Hi, I saw this post and immediately had to sign up to say one thing!
Myself has accidentally killed 2 people in my life. The first being my mother who, after many years of learning to accept and forgive myself, had died shortly after giving birth to me. Occasionally I still find the words, "If only I wasn't born she'd of made it" perch on my lips. The second a girl who had killed herself because... long story short, she put herself in the hospital feeling like I'd never notice her and when I finally was told she was in the hospital, I visited her, and afterwards she took her own life. I lived in a small community and almost everyone there put such hatred and blame on me for her actions. I never bullied her or did anything bad, I just never knew that she liked me and never even saw her in the town. Yet the whole town still blames me for her death.
But I found the strongest thing that you can do for yourself in order to start forgiving yourself and putting in the past is to imagine those people you had taken the life from telling you "I forgive you. I understand what happened and I know it was tragic, but I forgive you."

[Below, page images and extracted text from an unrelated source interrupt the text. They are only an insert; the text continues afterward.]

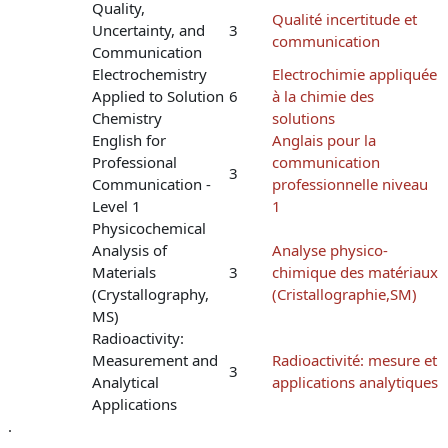
Quality,
Qualité incertitude et
Uncertainty, and
3
communication
Communication
Electrochemistry
Electrochimie appliquée
Applied to Solution
6
à la chimie des
Chemistry
solutions
English for
Anglais pour la
Professional
communication
3
Communication -
professionnelle niveau
Level 1
1
Physicochemical
Analysis of
Analyse physico-
Materials
3
chimique des matériaux
(Crystallography,
(Cristallographie,SM)
MS)
Radioactivity:
Measurement and
Radioactivité: mesure et
3
Analytical
applications analytiques
Applications
.
.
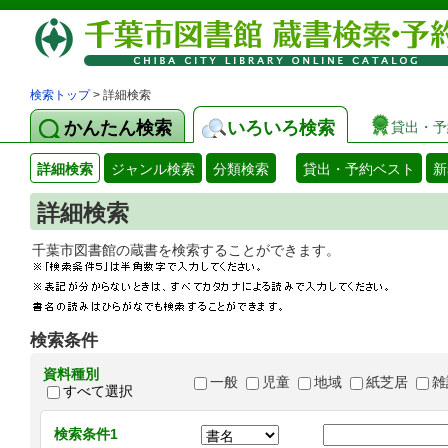
検索トップ
> 詳細検索
かんたん検索
いろいろ検索
貸出・予
詳細検索
ジャンル検索
分類検索
貸出・予約ベスト
新
詳細検索
千葉市図書館の蔵書を検索することができます
検索条件
資料種別
一般
児童
地域
紙芝居
雑
すべて選択
検索条件1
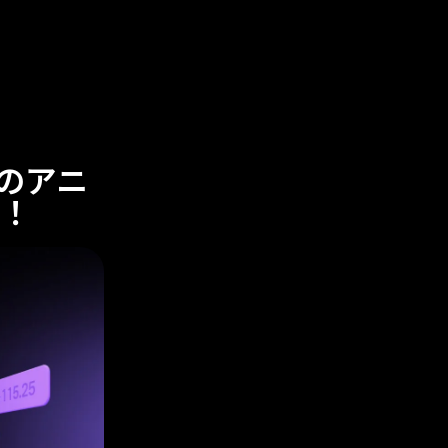
eのアニ
！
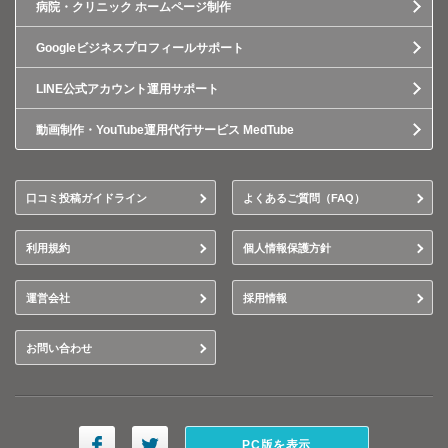
病院・クリニック ホームページ制作
Googleビジネスプロフィールサポート
LINE公式アカウント運用サポート
動画制作・YouTube運用代行サービス MedTube
口コミ投稿ガイドライン
よくあるご質問（FAQ）
利用規約
個人情報保護方針
運営会社
採用情報
お問い合わせ
PC版を表示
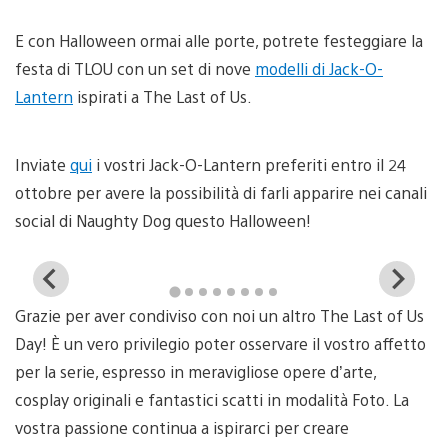
E con Halloween ormai alle porte, potrete festeggiare la
festa di TLOU con un set di nove
modelli di Jack-O-
Lantern
ispirati a The Last of Us.
Inviate
qui
i vostri Jack-O-Lantern preferiti entro il 24
ottobre per avere la possibilità di farli apparire nei canali
social di Naughty Dog questo Halloween!
View
Vi
and
a
Grazie per aver condiviso con noi un altro The Last of Us
download
d
image
i
Day! È un vero privilegio poter osservare il vostro affetto
per la serie, espresso in meravigliose opere d’arte,
cosplay originali e fantastici scatti in modalità Foto. La
vostra passione continua a ispirarci per creare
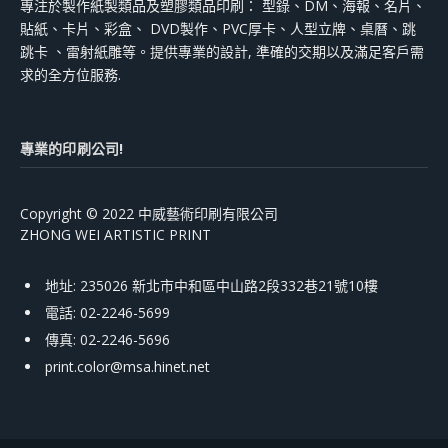
專注於製作紙製類品及塑膠類品印刷： 型錄、DM、海報、名片、
貼紙、卡片、彩盒、 DVD製作、PVC厚卡、人型立牌、桌曆、跳
跳卡 、雷射紙雕等。提供專業的設計, 準確的交期以及滿足客戶需
求的全方位服務.
專業的印刷公司!
Copyright © 2022 中威藝術印刷有限公司
ZHONG WEI ARTISTIC PRINT
地址: 235026 新北市中和區中山路2段332巷21號10樓
電話: 02-2246-5699
傳真: 02-2246-5696
print.color@msa.hinet.net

As well as understanding your actual role and being real with yourself with what you controlled and not with what was "supposed to" or "could have" been different.

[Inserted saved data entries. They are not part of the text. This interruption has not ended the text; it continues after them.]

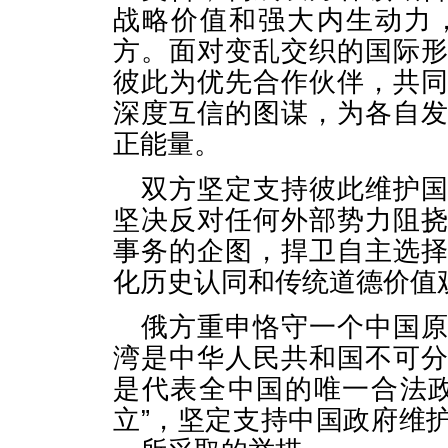
战略价值和强大内生动力
方。面对变乱交织的国际
彼此为优先合作伙伴，共
深度互信的图谋，为各自
正能量。
双方坚定支持彼此维护
坚决反对任何外部势力阻
事务的企图，捍卫自主选
化历史认同和传统道德价值
俄方重申恪守一个中国
湾是中华人民共和国不可
是代表全中国的唯一合法
立”，坚定支持中国政府维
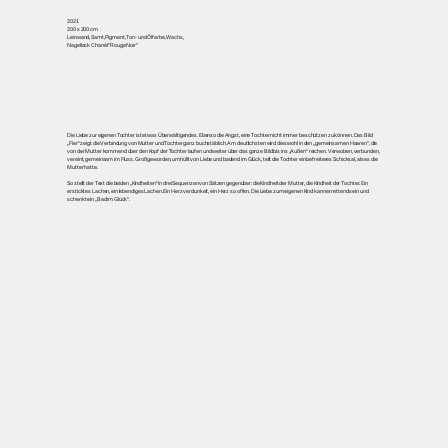
2021
200 x 200 cm
Leinwand, Samt, Pigment, Ton- und Ölfarbe, Wachs,
Nagellack Chanél “Rouge Noir”
Die Liebe zur eigenen Tochter ist etwas Überwältigendes. Ebenso die Angst, eine Tochter nicht immer beschützen zu können. Das Bild
„Fier“ zeigt die Verbindung von Mutter und Tochter ganz buchstäblich. Am deutlichsten wird dies wohl in den „gemeinsamen Haaren“, die
von der Mutter kommend über den Kopf der Tochter laufen und weiter über das ganze Bild bis ins „Außen“ reichen. Verwoben, verbunden,
vereint, gemeinsam im Fluss. Groß geworden, umhüllt von Liebe und badend im Glück, teilt die Tochter ein befreiteres Schicksal, als es die
Mutter hatte.
So stellt der Text die beiden „Kindheiten“ in drei Sequenzen von Sätzen gegenüber: die Kindheit der Mutter, die Kindheit der Tochter. Ein
ersticktes Lachen, ein lebendiges Lachen. Ein Herz verdunkelt, ein Herz so offen. Die Liebe zum eigenen Kind kann errettend sein und
schenkt ein „Bad im Glück“.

Life could be and is supposed to be completely different, but we don't focus on that when we can. We tell ourselves, this is what I did, and this is why, and now I know what can be done differently and try to pull yourself into the now and not let yourself drift so strongly back into those intense past memories. It's hard. I know I still occasionally find myself at my mother's grave or in that hospital and have to struggle to pull myself back to now.
I understand my experiences are not as direct as yours, but if the guilt was the same, letting yourself forgive yourself is strong.

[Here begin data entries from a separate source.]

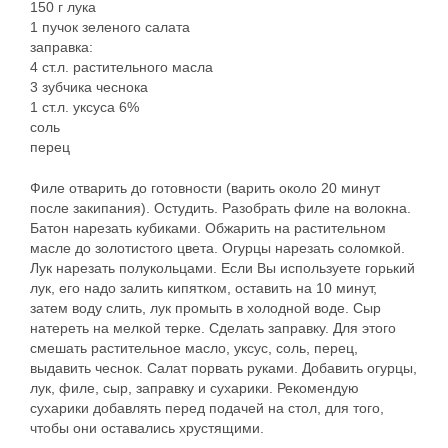
150 г лука
1 пучок зеленого салата
заправка:
4 ст.л. растительного масла
3 зубчика чеснока
1 ст.л. уксуса 6%
соль
перец
Филе отварить до готовности (варить около 20 минут
после закипания). Остудить. Разобрать филе на волокна.
Батон нарезать кубиками. Обжарить на растительном
масле до золотистого цвета. Огурцы нарезать соломкой.
Лук нарезать полукольцами. Если Вы используете горький
лук, его надо залить кипятком, оставить на 10 минут,
затем воду слить, лук промыть в холодной воде. Сыр
натереть на мелкой терке. Сделать заправку. Для этого
смешать растительное масло, уксус, соль, перец,
выдавить чеснок. Салат порвать руками. Добавить огурцы,
лук, филе, сыр, заправку и сухарики. Рекомендую
сухарики добавлять перед подачей на стол, для того,
чтобы они оставались хрустящими.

It's only been about 7 years since that girl, and I sometimes still tell myself if I just didn't visit her or if I had talked to her and been more social to being with, I could have stopped her. But you have to realize what you really did and what you can do for next time and imagine that person saying, I forgive you. It can help quite a bit.
I know this is a few years late, but I only just recently had gone to counseling and been diagnosed with PTSD and major depression, and knowing others have also gone through such traumatic experiences kind of helps with feeling less alone and reminding myself I'm not broken, just trying to keep on keeping on with a bit more weight than some others.